Mudah Menular, Ini Langkah Penting Cegah Campak Sejak Dini
JAKARTA - Pencegahan campak perlu menjadi perhatian serius, terutama karena penyakit ini sangat mudah menular dan masih banyak ditemukan di masyarakat. Salah satu langkah paling efektif untuk melindungi diri dan orang sekitar adalah melalui imunisasi, disertai dengan kebiasaan hidup bersih dan deteksi dini saat muncul gejala. Dokter Rumah Sakit Universitas Indonesia (RSUI), dr. Shofa Nisrina Luthfiyani, menegaskan bahwa imunisasi merupakan cara utama untuk mencegah campak. “Imunisasi MMR (Measles, Mumps, Rubella) bisa mencegah campak, penyakit ini umumnya diawali dengan gejala seperti demam tinggi, batuk, pilek, dan mata merah,” ujarnya di Depok. Ia menjelaskan, beberapa hari setelah gejala awal, biasanya muncul ruam kemerahan yang dimulai dari area wajah dan telinga, lalu menyebar ke seluruh tubuh. Tanda khas lainnya adalah bercak putih di dalam mulut yang dikenal sebagai bercak Koplik. Campak menyebar melalui percikan cairan pernapasan (droplet) saat penderita batuk atau bersin. “Penularan campak terjadi melalui percikan saluran pernapasan (droplet) saat penderita batuk atau bersin,” jelas dr. Shofa. Virus ini bahkan dapat bertahan di udara atau menempel pada permukaan benda dalam jangka waktu tertentu, sehingga risiko penularannya semakin tinggi. Kelompok yang paling rentan terkena campak meliputi anak-anak yang belum mendapatkan imunisasi, orang dewasa yang belum pernah divaksin, serta individu dengan daya tahan tubuh lemah.

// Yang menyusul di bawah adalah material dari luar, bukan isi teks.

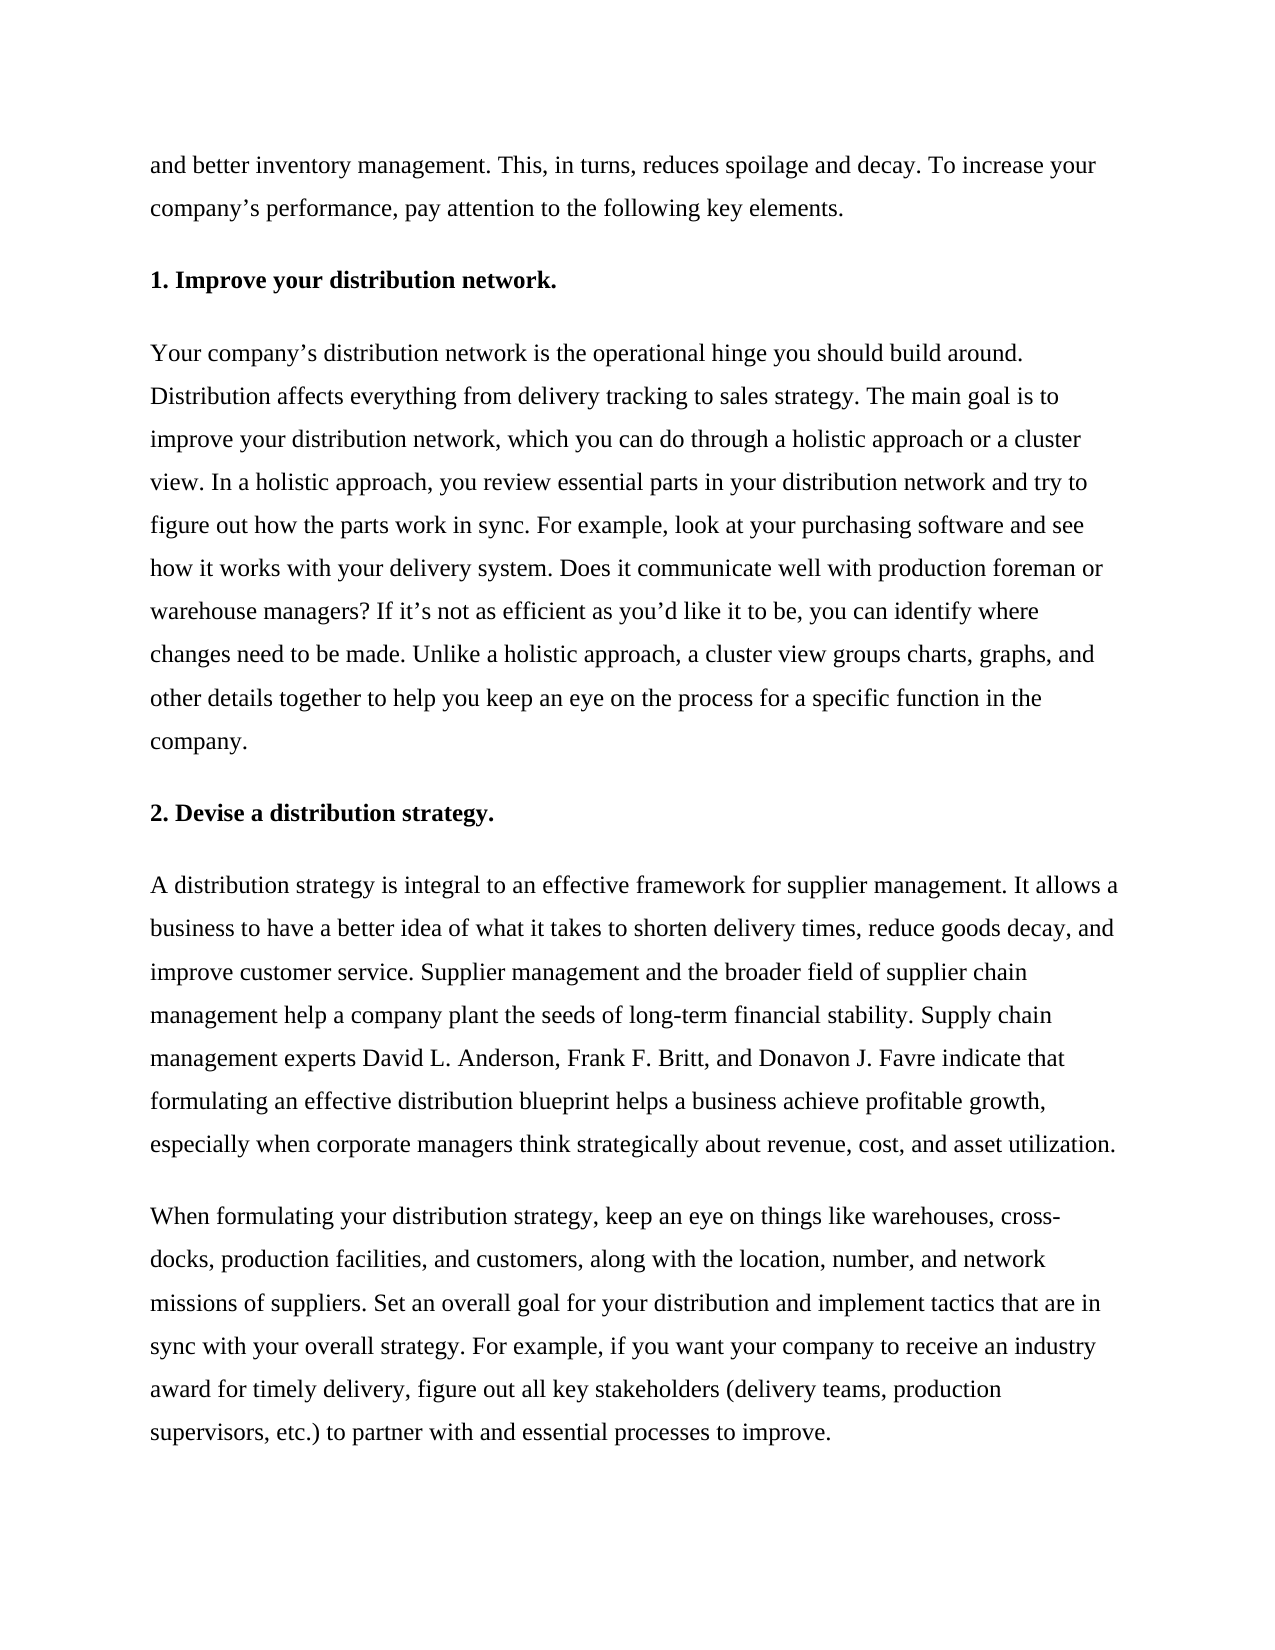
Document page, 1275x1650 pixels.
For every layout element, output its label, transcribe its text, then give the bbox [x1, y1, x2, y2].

text Your company’s distribution network is the operational hinge you should build around. Distribution affects everything from delivery tracking to sales strategy. The main goal is to improve your distribution network, which you can do through a holistic approach or a cluster view. In a holistic approach, you review essential parts in your distribution network and try to figure out how the parts work in sync. For example, look at your purchasing software and see how it works with your delivery system. Does it communicate well with production foreman or warehouse managers? If it’s not as efficient as you’d like it to be, you can identify where changes need to be made. Unlike a holistic approach, a cluster view groups charts, graphs, and other details together to help you keep an eye on the process for a specific function in the company. [150, 338, 1125, 754]
text When formulating your distribution strategy, keep an eye on things like warehouses, cross-docks, production facilities, and customers, along with the location, number, and network missions of suppliers. Set an overall goal for your distribution and implement tactics that are in sync with your overall strategy. For example, if you want your company to receive an industry award for timely delivery, figure out all key stakeholders (delivery teams, production supervisors, etc.) to partner with and essential processes to improve. [150, 1201, 1125, 1446]
text 1. Improve your distribution network. [150, 265, 1125, 294]
text A distribution strategy is integral to an effective framework for supplier management. It allows a business to have a better idea of what it takes to shorten delivery times, reduce goods decay, and improve customer service. Supplier management and the broader field of supplier chain management help a company plant the seeds of long-term financial stability. Supply chain management experts David L. Anderson, Frank F. Britt, and Donavon J. Favre indicate that formulating an effective distribution blueprint helps a business achieve profitable growth, especially when corporate managers think strategically about revenue, cost, and asset utilization. [150, 870, 1125, 1158]
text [150, 150, 1125, 222]
text 2. Devise a distribution strategy. [150, 798, 1125, 827]
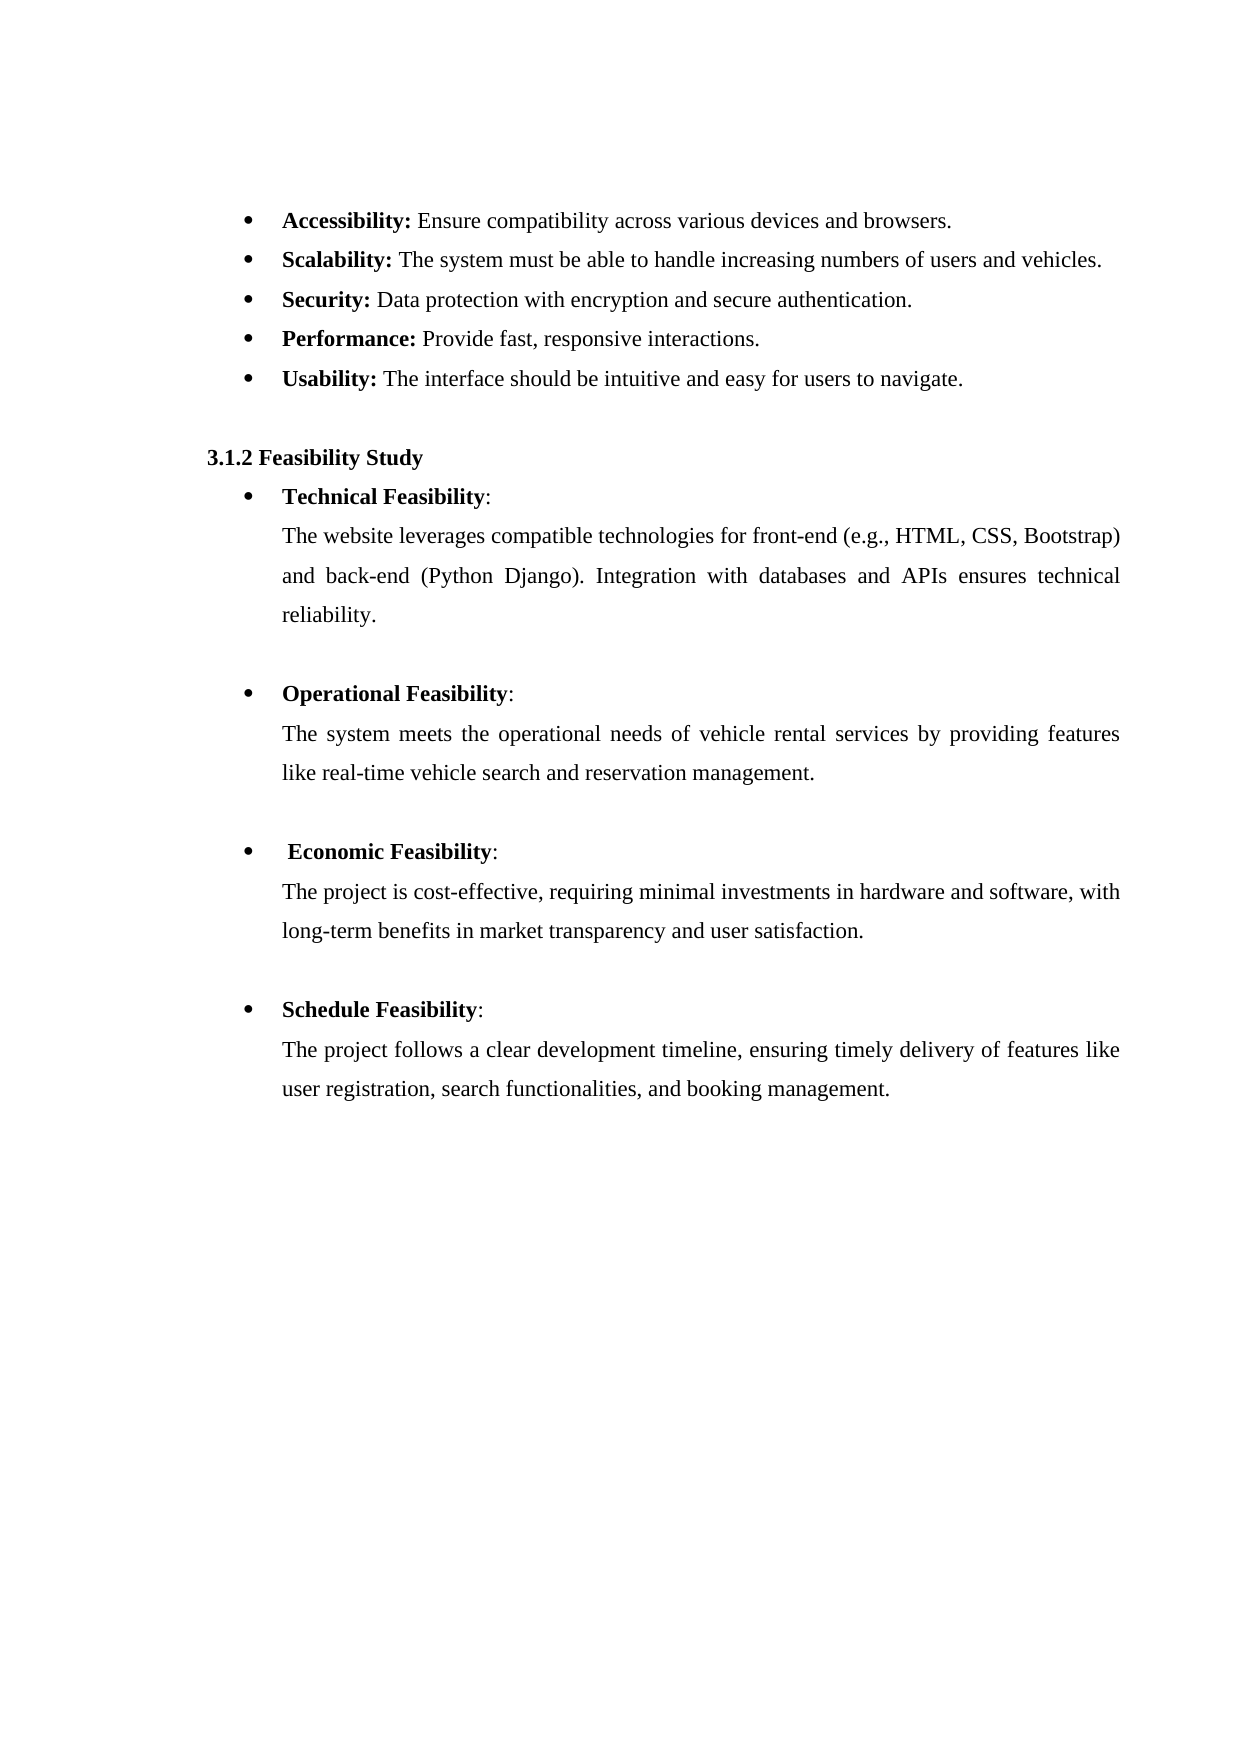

Jika tidak ditangani dengan tepat, campak dapat memicu komplikasi serius, seperti pneumonia, diare, infeksi telinga, hingga radang otak (ensefalitis).
Untuk menekan risiko penularan, masyarakat dianjurkan menjaga kebersihan tangan, memakai masker saat sakit, menghindari kontak dengan penderita, serta menjaga kondisi tubuh tetap fit.
Selain itu, penting untuk segera memeriksakan diri ke fasilitas kesehatan apabila mengalami gejala seperti demam tinggi lebih dari tiga hari, ruam yang meluas, sesak napas, atau penurunan kesadaran. Penanganan sejak dini dapat membantu mencegah komplikasi yang lebih berat.
RSUI sendiri menyediakan layanan pemeriksaan dan penanganan penyakit infeksi, termasuk campak, dengan dukungan tenaga medis profesional. Campak atau measles masih menjadi penyakit yang perlu diwaspadai, mengingat data Kementerian Kesehatan Republik Indonesia menunjukkan puluhan ribu kasus suspek campak terjadi sepanjang 2025 hingga awal 2026.
Dengan meningkatkan kesadaran, memastikan imunisasi lengkap, serta melakukan deteksi dini, penyebaran campak diharapkan dapat dikendalikan dan risiko komplikasi bisa diminimalkan.